Pour améliorer les conditions dans l'EMAPE, IndustriALL a organisé des réunions avec des affiliés en Afrique sub-saharienne afin de discuter de la mise en œuvre de la Convention 176 de l'OIT et de l'adoption de sa Recommandation 204 sur la transition du travail informel au travail formel. Cette recommandation vise, entre autres, à “faciliter la transition des travailleurs et des unités informelles vers l'économie formelle, tout en respectant les droits fondamentaux des travailleurs et en garantissant des possibilités de sécurité des revenus, de moyens de subsistance et d'esprit d'entreprise.”

Les affiliés d'IndustriALL du Zimbabwe et d'autres pays africains, dont le Burkina Faso, la République démocratique du Congo, le Ghana et l'Afrique du Sud, ont participé à l’Indaba alternatif des mines (AMI), qui se tient chaque année parallèlement à l'Indaba minier, où des résolutions ont été adoptées pour soutenir l'EMAPE et reconnaître le rôle que jouent les mineurs dans le maintien des moyens de subsistance de communautés marginalisées et rurales.

L'une des résolutions de l'AMI stipule : “ L'EMAPE contribue aux moyens de subsistance de millions d'Africains. En tant que tel, nous affirmons que cela doit être reconnu dans les lois et les politiques des pays et ne doit pas être criminalisé. Cela inclut le renforcement du droit de l'EMAPE à l'accès et à la propriété des droits miniers, un cadre de travail décent visant à assurer une valorisation équitable tout au long de la chaîne de valeur, l'accès à la protection sociale et aux filets de sécurité et des conditions de travail décentes”

Glen Mpufane, Directeur d'IndustriALL pour les mines, le proclame :

“IndustriALL soutient la formalisation de l'EMAPE afin de remédier aux conditions effroyables de santé et de sécurité ainsi qu’au déficit en termes de travail décent au Zimbabwe et dans d'autres pays africains. Il est affligeant que des mineurs continuent à perdre la vie dans des accidents prévisibles qui pourraient être évités par l’application de législations nationales et des normes internationales du travail.
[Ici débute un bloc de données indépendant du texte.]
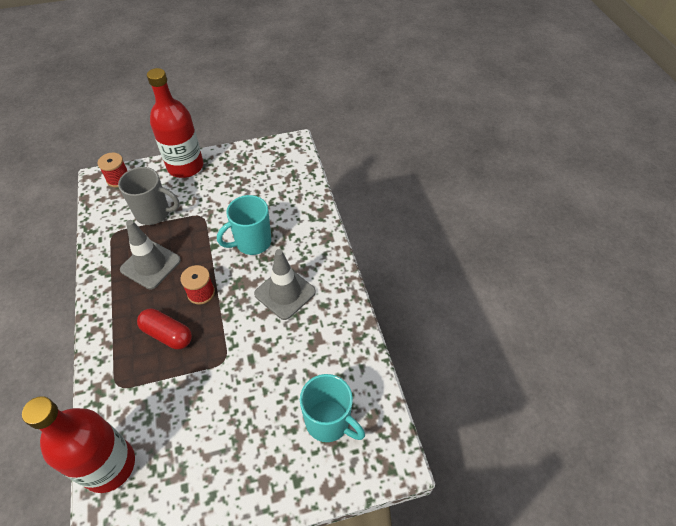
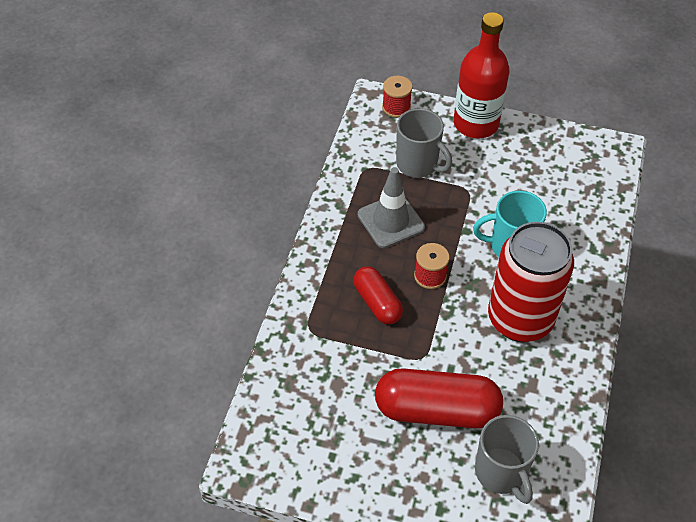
camera: 30 degrees right, 0 degrees up
red bottle [22,396,135,493] -> none
grey traffic cone [254,249,316,320] -> red can [488,222,574,342]
turquoise mug [300,374,365,442] -> grey mug [475,415,539,504]
none -> red capsule [375,368,503,428]

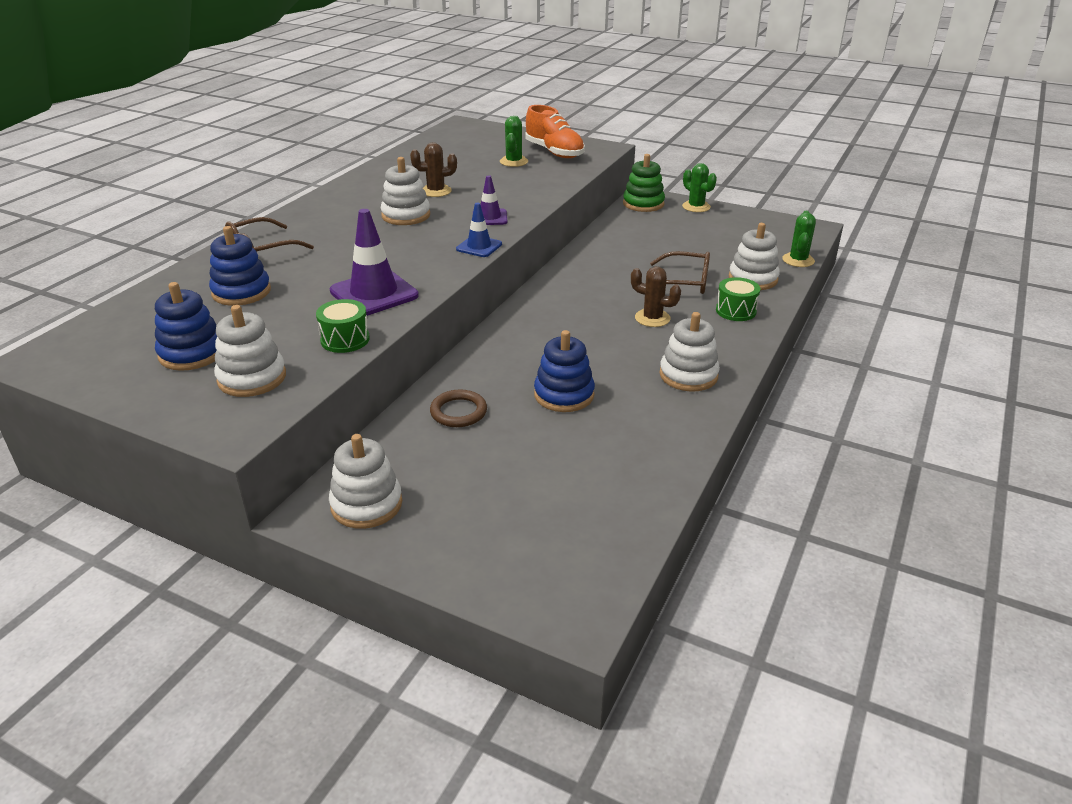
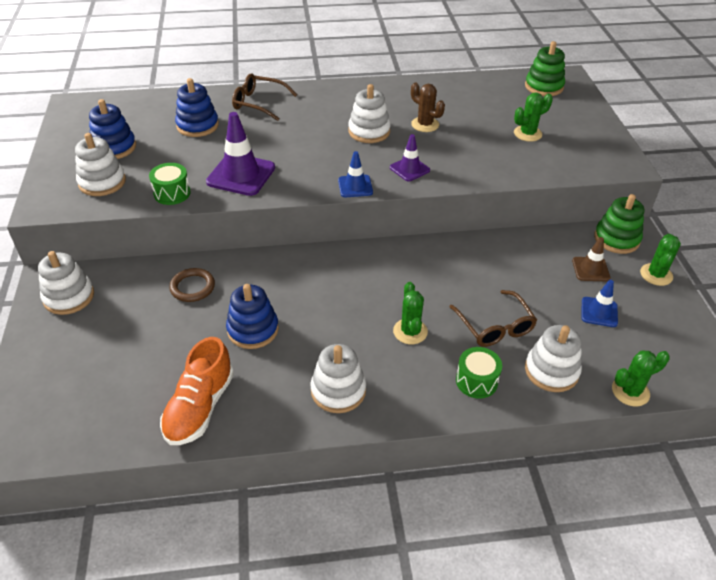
camera: 55 degrees right, 10 degrees up
orange shoe [525,105,585,158] -> orange shoe moved to [160,337,234,445]
brown cactus [631,267,681,327] -> green cactus [393,282,428,344]
none -> green stacking toy [525,41,565,96]
none -> brown traffic cone [572,237,610,281]
none -> blue traffic cone [581,280,618,327]

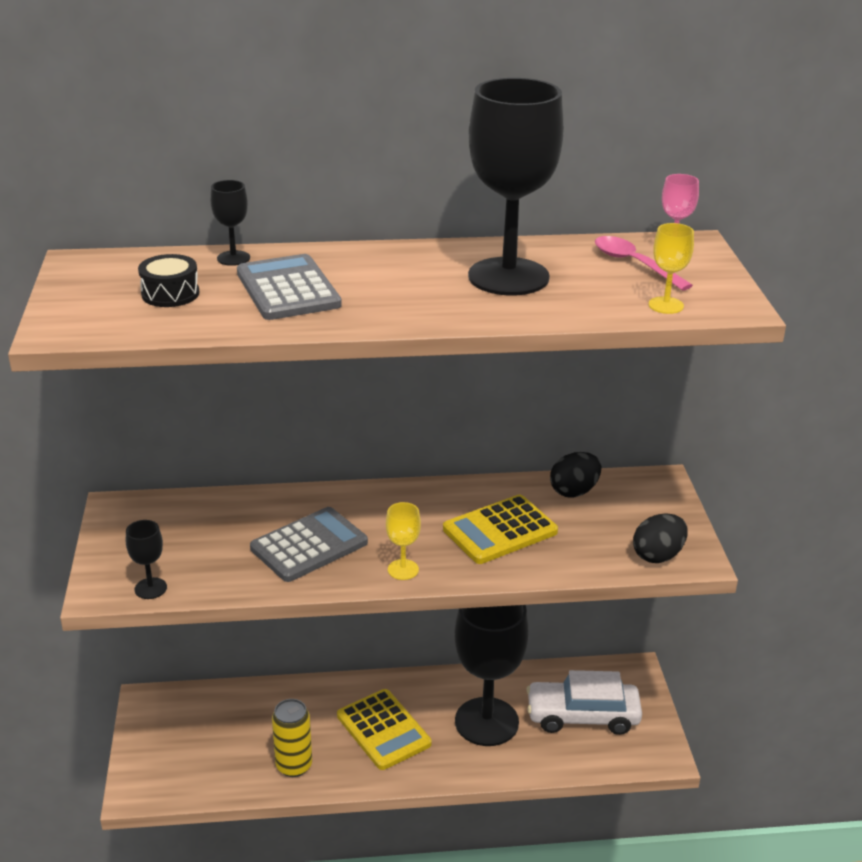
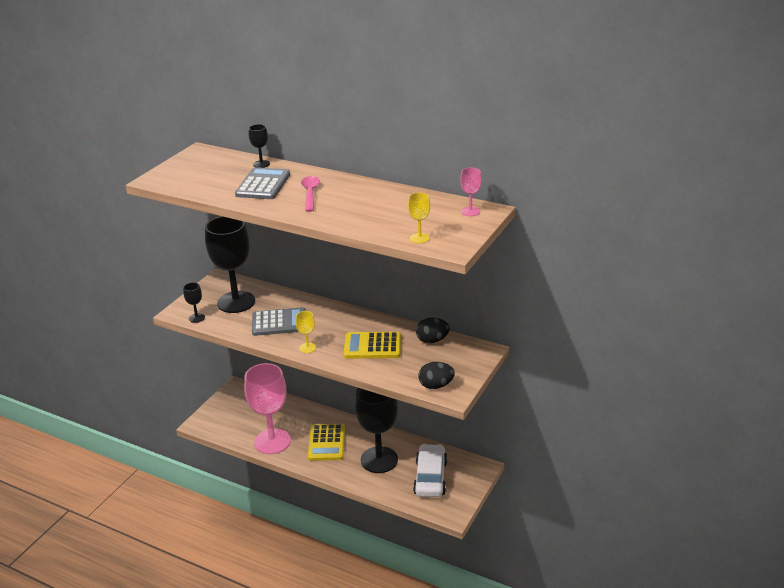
camera: 35 degrees right, 0 degrees up
black drum [138,254,199,307] -> none
yellow can [272,699,312,777] -> pink goblet [244,363,291,454]
black goblet [468,78,564,295] -> black goblet moved to [205,216,255,313]
white car [526,670,642,735] -> white car turned 60 degrees clockwise [413,444,447,497]
pink spoon [595,236,693,291] -> pink spoon moved to [301,176,320,212]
La formalisation s'accompagne de mises en conformité, ainsi que de connaissances et de capacités techniques en matière de gouvernance minière, comme l'explique le Cadre africain de gouvernance minière (African Minerals Governance Framework).”
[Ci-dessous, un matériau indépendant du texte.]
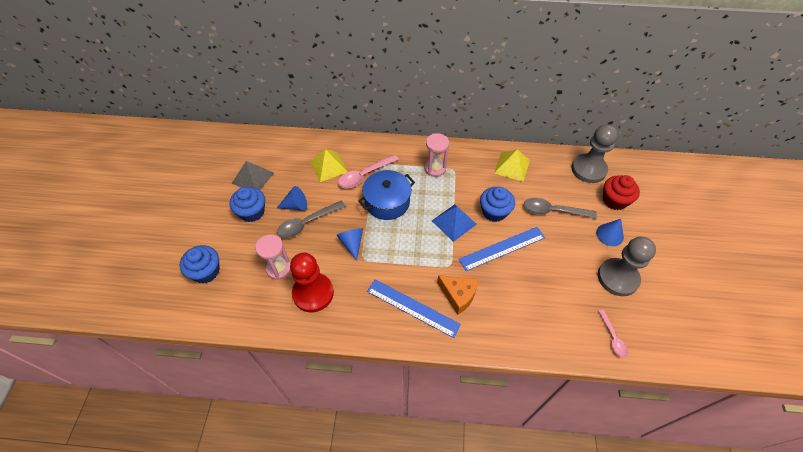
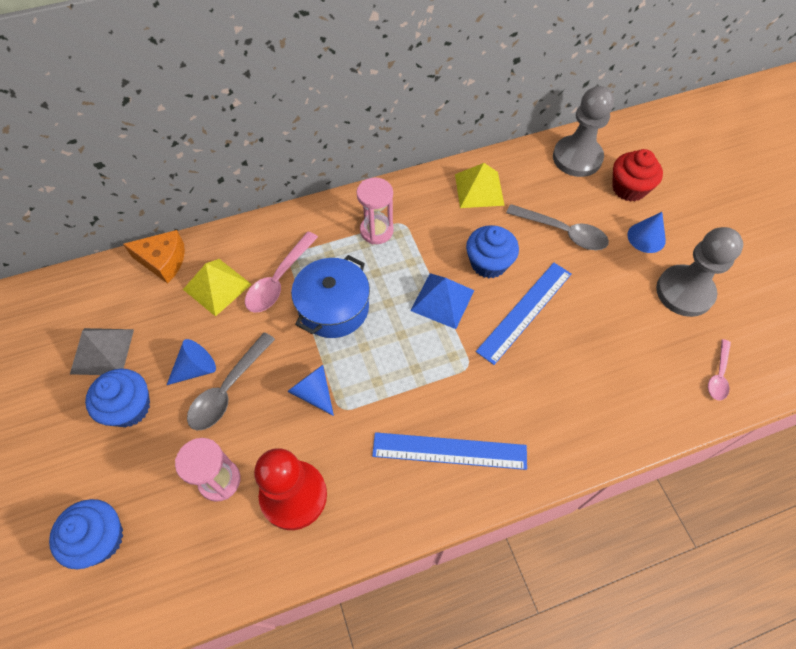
camera: 25 degrees left, 5 degrees up
orange cheese [437,275,478,315] -> orange cheese moved to [123,230,185,284]
grey spoon [524,198,597,219] -> grey spoon turned 135 degrees counterclockwise [506,204,609,250]
pink spoon [598,310,628,358] -> pink spoon turned 60 degrees clockwise [708,339,731,401]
Des résolutions ont également été adoptées en faveur d'une meilleure gouvernance des ressources minières à l'AMI et de la réduction des flux financiers illicites qui, selon la Conférence des Nations unies sur le commerce et le développement, privent le continent africain de plus de 88 milliards de dollars, qui quittent illégalement le continent pour des comptes offshore.